- [Exercise instructions]: From the case summary below, explain why the court consolidated the two actions for discovery but noted that their trial issues differ. Answer in one to three sentences.

- [Page]:
═══

Dyer v. M&M Asphalt Maintenance Inc.
6:15-cv-01512
M.D. Fla.Apr 7, 2016Background
- Two related FLSA actions: Dyer I (wage/overtime claims) and Dyer II (FLSA retaliation claims) filed within three months and sharing many overlapping parties and facts.
- Plaintiffs in Dyer II allege defendants retaliated (reduced hours, terminations, department closure) after service of the Dyer I complaint.
- Both actions involve the same defendant entities and overlapping plaintiffs; multiple opt-ins exist in both matters.
- Defendants requested consolidation to avoid duplicative discovery and inconsistent rulings; Plaintiffs opposed, citing prejudice and potential jury confusion.
- Court considered Rule 42(a) factors (commonality, efficiency, prejudice) and found factual overlap sufficient to consolidate for discovery but noted trial issues differ because wage and retaliation claims require different elements and damages.

═══

- [Information supplied]:
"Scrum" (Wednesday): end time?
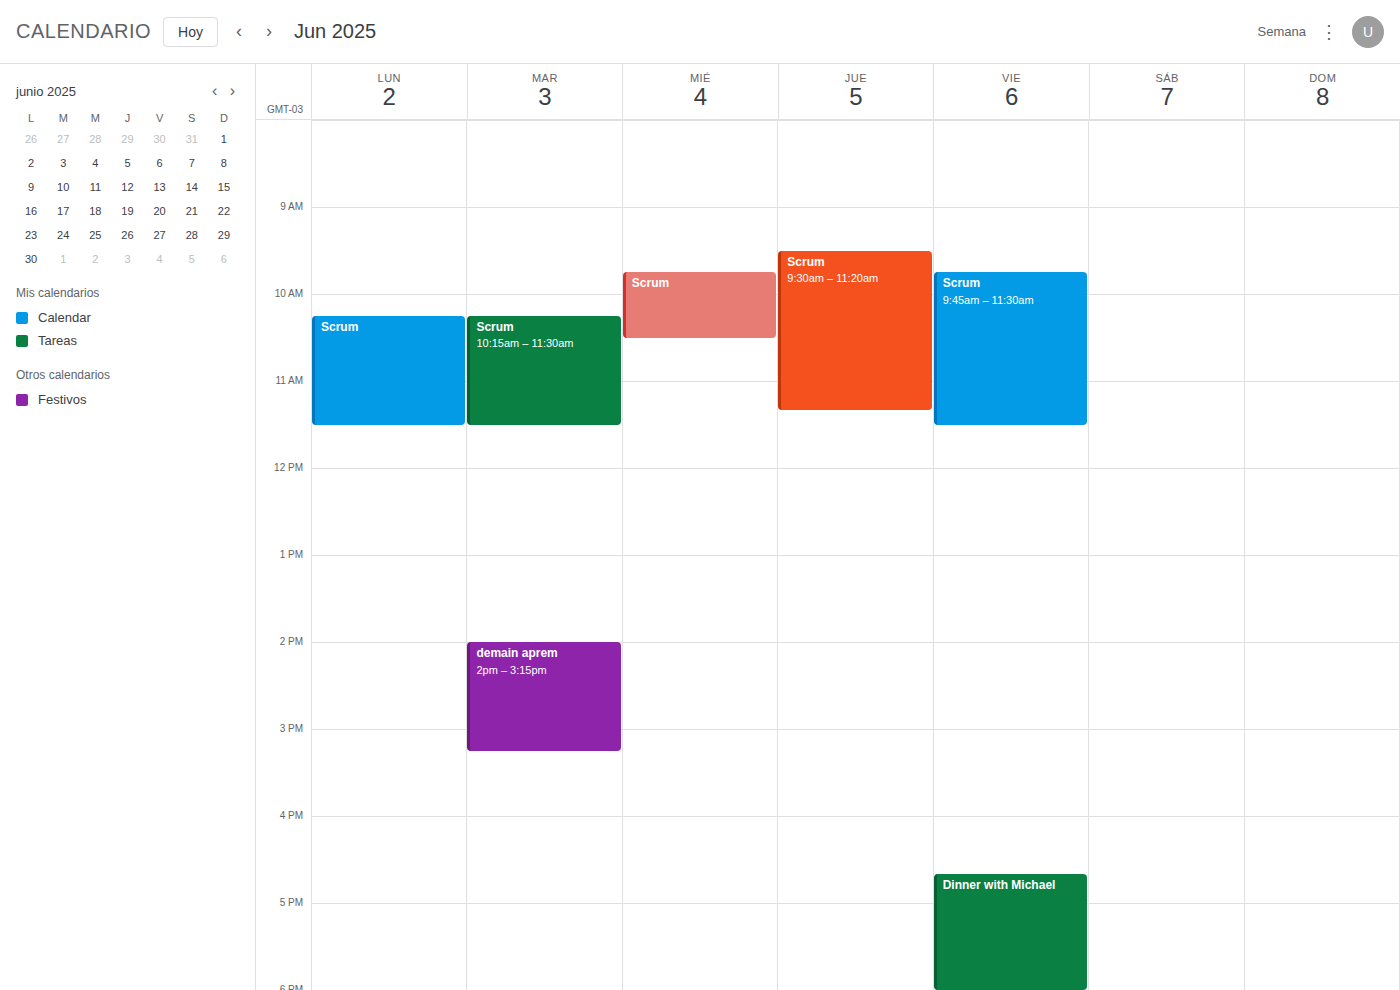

═══

- [Task answer]: The court consolidated the two actions for discovery because it found their factual overlap sufficient. It noted, however, that the trial issues differ, since the wage claims and the retaliation claims require different elements and damages.